Nota Bene, the flagship red made by Black Hills Estate Winery since the 1999 debut vintage, has been anchored most years by Cabernet Sauvignon.
Nota Bene 2015, which is just being released, is a blend of 56% Cabernet Sauvignon – the second highest percentage since the 57% in the 2010 vintage.
The juxtaposition of those two vintages is fascinating. The 2010 vintage began with a cool and late spring, leading to a long, but cool, summer. The winery had to remove leaves to give the fruit more sun exposure; as well, there was some reduction in the crop to assure ripeness. Then a long autumn allowed for extended hang time, assuring ripe fruit at harvest.
The 2015 vintage “experienced record-breaking weather,” according to Black Hills viticulturist Steve Carberry. Spring was usually early; June was the driest on record, followed by a warm summer and, with the exception of a cool period in September, a long warm fall. The grapes for the 2015 Nota Bene were picked between September 16 (likely the Merlot) and October 22.
The 2010 Nota Bene had 14% alcohol while the 2015 has 14.8%. In fact, the 2011 Nota Bene, with 50% Cabernet Sauvignon, has 14% alcohol. The 2011 vintage was notoriously cool.
That data tells me that the key to producing a high quality Nota Bene in both tough vintages and big ripe ones is very disciplined grape growing. The wine is one of the most collectible reds from the Okanagan.
Here is an excerpt from my new book, Icon: Flagship Wines from British Columbia’s best Wineries. The book also has the specifications and tasting notes for all the preceding vintages of Nota Bene.
Nota bene suggests that a person should “take notice”. That is exactly what happened with the very first vintage of Nota Bene in 1999. The acclaim from critics and consumers gave it a cult status that the wine has enjoyed ever since.
The founders of Black Hills were two couples who had left city jobs in 1996 to plant 36,000 vines, mostly Bordeaux red varieties, in a vineyard on Black Sage Road. Senka Tennant, one of the quartet, was tasked with making the wine. She made the first three vintages of Nota Bene with advice from Rusty Figgins, a Washington state winemaker who had made numerous Bordeaux-style blends at prestigious Leonetti Cellars.
There was a jarring disconnect between Nota Bene’s image and the original winery.
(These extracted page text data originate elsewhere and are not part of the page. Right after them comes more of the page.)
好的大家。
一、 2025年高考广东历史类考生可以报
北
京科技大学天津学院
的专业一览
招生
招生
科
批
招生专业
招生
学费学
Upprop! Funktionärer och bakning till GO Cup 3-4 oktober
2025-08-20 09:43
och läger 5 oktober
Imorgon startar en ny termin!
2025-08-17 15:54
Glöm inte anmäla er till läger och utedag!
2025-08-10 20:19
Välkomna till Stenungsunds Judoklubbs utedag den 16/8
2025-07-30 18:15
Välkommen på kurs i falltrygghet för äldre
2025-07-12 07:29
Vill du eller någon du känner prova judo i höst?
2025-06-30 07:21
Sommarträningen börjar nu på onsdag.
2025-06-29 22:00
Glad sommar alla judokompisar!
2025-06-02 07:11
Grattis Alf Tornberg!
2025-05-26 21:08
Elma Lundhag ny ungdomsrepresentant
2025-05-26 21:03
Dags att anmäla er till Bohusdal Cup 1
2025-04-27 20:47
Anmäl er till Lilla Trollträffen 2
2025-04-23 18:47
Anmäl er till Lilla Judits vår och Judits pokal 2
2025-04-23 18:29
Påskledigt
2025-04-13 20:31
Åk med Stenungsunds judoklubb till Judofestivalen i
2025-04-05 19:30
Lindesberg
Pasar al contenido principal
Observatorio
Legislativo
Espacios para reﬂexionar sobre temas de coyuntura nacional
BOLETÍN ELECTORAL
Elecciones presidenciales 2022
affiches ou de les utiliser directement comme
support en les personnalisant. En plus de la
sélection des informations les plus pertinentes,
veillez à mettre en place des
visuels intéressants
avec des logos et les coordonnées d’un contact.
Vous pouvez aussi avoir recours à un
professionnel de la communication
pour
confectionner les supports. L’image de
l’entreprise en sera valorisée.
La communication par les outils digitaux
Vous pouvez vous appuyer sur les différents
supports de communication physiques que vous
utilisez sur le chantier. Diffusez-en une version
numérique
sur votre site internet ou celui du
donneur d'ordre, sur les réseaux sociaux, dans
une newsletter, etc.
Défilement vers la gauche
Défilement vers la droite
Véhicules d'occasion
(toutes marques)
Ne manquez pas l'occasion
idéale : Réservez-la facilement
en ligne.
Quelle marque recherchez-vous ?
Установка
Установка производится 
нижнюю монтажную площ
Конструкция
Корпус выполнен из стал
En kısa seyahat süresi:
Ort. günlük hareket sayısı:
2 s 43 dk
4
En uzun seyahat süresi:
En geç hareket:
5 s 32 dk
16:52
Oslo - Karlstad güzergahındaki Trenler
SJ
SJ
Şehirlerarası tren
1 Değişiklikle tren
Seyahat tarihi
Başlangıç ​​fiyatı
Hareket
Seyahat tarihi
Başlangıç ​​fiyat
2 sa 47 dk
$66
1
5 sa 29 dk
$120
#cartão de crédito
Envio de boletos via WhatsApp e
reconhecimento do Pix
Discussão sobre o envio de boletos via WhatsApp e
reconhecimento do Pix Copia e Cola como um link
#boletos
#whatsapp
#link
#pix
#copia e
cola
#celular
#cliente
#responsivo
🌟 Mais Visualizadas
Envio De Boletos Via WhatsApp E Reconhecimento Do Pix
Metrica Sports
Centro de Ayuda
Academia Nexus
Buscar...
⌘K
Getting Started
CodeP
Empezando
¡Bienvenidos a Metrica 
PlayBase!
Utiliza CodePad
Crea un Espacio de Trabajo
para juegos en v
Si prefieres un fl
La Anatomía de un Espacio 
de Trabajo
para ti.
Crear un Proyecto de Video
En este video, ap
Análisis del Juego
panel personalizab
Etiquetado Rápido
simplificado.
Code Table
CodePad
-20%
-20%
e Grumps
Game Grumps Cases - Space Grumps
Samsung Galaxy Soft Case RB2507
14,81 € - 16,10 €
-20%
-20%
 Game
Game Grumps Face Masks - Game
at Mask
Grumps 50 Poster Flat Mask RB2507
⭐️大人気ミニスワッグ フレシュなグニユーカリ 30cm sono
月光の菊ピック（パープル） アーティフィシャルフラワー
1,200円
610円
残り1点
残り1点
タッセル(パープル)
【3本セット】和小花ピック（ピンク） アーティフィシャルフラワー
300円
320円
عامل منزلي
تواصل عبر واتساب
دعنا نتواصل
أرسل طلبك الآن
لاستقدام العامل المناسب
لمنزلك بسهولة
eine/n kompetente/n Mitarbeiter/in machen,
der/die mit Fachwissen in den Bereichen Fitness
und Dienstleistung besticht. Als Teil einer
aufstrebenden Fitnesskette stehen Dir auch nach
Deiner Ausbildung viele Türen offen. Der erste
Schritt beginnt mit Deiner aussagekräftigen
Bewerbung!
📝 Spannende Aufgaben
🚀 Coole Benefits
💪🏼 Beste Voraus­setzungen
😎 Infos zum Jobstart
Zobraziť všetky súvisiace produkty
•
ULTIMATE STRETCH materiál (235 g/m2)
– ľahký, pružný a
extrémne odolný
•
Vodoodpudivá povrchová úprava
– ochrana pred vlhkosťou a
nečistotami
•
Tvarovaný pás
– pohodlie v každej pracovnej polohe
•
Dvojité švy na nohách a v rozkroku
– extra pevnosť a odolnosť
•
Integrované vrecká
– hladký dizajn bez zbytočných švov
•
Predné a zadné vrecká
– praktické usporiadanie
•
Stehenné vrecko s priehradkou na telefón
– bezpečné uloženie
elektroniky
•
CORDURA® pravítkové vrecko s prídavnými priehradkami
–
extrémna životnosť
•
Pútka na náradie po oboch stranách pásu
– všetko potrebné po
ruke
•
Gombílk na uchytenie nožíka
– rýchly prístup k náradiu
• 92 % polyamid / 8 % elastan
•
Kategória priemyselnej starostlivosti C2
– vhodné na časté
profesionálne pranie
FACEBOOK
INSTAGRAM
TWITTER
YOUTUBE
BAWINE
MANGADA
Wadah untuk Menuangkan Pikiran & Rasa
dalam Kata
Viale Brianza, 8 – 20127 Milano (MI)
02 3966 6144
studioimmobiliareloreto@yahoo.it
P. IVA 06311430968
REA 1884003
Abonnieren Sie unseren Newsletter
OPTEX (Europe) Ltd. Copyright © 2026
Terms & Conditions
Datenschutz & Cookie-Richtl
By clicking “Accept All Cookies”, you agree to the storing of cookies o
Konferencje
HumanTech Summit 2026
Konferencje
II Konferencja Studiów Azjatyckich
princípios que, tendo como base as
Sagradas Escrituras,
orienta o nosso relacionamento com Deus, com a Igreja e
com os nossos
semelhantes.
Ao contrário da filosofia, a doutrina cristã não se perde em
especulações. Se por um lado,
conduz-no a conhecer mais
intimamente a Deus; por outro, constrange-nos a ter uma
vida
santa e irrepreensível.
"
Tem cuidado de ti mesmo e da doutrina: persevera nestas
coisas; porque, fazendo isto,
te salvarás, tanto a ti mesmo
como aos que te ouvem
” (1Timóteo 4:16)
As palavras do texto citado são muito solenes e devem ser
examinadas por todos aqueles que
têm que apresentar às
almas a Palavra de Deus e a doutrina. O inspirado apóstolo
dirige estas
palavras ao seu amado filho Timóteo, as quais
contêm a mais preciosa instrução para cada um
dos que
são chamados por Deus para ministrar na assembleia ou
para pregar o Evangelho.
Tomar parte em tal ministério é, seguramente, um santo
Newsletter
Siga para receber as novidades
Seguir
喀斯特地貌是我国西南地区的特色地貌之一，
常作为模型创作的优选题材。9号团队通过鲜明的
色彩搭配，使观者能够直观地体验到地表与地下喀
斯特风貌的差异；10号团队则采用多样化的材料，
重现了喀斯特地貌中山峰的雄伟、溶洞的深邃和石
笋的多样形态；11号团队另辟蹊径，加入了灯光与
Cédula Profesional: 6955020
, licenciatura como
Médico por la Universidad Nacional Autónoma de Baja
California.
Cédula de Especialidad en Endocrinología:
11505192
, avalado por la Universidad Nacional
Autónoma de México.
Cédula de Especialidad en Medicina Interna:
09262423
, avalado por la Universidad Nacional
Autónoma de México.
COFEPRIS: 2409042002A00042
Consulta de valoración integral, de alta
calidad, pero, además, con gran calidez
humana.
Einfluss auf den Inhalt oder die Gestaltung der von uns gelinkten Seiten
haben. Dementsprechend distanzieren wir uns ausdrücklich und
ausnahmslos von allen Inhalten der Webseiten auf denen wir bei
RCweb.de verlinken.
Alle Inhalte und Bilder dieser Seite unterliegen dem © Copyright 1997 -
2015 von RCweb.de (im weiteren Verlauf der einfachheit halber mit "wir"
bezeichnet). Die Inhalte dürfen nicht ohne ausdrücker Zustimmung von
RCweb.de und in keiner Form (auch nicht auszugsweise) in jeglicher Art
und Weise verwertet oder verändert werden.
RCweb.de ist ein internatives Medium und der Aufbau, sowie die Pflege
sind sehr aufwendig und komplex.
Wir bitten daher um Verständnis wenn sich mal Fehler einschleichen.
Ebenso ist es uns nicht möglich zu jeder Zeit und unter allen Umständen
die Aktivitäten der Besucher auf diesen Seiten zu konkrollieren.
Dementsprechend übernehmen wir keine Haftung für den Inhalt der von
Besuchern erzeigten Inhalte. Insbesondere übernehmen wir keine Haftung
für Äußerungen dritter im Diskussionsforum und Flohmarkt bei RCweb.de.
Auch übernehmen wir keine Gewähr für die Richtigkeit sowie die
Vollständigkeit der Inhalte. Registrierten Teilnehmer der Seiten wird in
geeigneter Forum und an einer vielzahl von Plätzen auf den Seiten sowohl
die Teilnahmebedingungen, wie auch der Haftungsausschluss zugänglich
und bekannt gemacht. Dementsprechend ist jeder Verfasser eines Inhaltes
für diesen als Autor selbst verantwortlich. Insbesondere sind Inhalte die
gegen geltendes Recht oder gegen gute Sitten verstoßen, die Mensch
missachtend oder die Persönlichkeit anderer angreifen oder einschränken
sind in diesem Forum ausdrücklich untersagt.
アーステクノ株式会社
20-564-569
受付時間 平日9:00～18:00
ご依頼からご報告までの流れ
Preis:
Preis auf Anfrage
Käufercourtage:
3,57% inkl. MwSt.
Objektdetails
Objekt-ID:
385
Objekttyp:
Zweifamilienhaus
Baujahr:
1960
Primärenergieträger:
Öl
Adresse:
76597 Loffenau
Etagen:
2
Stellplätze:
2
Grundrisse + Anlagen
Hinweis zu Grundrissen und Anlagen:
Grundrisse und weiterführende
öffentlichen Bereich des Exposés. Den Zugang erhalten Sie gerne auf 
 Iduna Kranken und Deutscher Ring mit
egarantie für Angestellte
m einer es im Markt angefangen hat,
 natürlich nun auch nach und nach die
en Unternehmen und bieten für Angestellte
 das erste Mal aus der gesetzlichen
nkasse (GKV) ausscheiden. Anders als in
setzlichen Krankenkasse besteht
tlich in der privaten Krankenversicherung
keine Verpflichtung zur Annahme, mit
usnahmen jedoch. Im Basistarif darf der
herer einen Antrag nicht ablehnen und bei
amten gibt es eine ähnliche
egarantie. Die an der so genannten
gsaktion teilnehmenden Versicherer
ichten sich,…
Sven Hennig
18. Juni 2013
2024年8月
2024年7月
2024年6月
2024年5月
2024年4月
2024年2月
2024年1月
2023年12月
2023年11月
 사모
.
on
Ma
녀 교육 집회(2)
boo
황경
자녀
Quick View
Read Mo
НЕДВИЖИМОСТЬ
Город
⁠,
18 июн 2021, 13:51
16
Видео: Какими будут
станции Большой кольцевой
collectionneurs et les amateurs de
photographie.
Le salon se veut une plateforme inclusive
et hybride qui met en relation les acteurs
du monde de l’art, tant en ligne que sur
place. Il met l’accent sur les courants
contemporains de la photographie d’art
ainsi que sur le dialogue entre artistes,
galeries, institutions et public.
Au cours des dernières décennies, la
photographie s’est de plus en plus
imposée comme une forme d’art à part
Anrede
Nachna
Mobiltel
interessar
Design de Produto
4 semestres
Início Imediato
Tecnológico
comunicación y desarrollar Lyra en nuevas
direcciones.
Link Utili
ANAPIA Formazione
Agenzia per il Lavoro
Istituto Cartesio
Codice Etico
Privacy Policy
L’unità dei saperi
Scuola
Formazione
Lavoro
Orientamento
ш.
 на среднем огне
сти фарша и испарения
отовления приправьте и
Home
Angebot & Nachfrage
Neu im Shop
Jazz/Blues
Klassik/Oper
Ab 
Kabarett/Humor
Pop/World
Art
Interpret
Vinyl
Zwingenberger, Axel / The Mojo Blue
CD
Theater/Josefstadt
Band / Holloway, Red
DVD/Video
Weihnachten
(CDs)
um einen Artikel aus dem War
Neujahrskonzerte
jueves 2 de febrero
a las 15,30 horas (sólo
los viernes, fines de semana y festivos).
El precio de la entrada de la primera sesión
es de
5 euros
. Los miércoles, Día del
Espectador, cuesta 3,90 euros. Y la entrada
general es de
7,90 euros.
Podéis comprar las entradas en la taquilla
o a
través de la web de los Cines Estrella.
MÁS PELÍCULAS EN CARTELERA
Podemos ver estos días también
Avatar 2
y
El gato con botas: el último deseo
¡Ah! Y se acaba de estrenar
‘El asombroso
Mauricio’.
The production facility was a homely Quonset hut more appropriate for tractor storage than winemaking. The tasting room, when open, was a plank across two upended barrels. However, the success of Nota Bene enabled the partners to build a new and well-equipped winery in 2006.
To allow one of the founding couples to retire, Black Hills was sold in late 2007 to a group of investors called Vinequest Wine Partners Limited Partnership. Many of the investors were Nota Bene collectors who now had an even more compelling reason to buy the wine. Senka Tennant’s final Nota Bene was the 2007 vintage, and she has been succeeded in the cellar by Graham Pierce.
Vinequest has since expanded Black Hills with the purchase of a neighbouring vineyard in 2011 on which, in the following year, a $1 million wine shop was built. The winery at last had a tasting room commensurate with Nota Bene’s prestige.
Black Hills has the ability to produce more than 5,500 cases from its two vineyards. The volume of Nota Bene, however, is capped at 3,500 to 4,000 cases. The wine’s quality is consistent; it is always made with three estate-grown Bordeaux varieties. It was aged in oak for a year until 2014, when the winery extended barrel-aging to 16 months. The current oak regime is 80% French, 20% American; one-third of the barrels are new, one-third are a year old, and the remaining third are two years old. The red wines remaining after each Nota Bene blend is assembled go into a solid second label called Cellar Hand.
Here is a note on the new release:
Black Hills Nota Bene 2015 ($59.90 plus tax). The blend is 56% Cabernet Sauvignon, 38% Merlot and 6% Cabernet Franc and the wine was aged 16 months in barrel (90% French, 10% American and a third new). The richly dark colour and the generous 14.8% alcohol reflects a vintage that was among the warmest ever in the Okanagan. The wine begins with an enticing aroma of cassis and vanilla with hints of cherry and chocolate. The ripe flavours echo the cherry and cassis mingled with cedar, earthy minerality, leather and tobacco. The ripe tannins are firm but the texture is rich and elegantly polished. The wine is already approachable but will improve even more with time in the cellar – for at least to 2025. 94.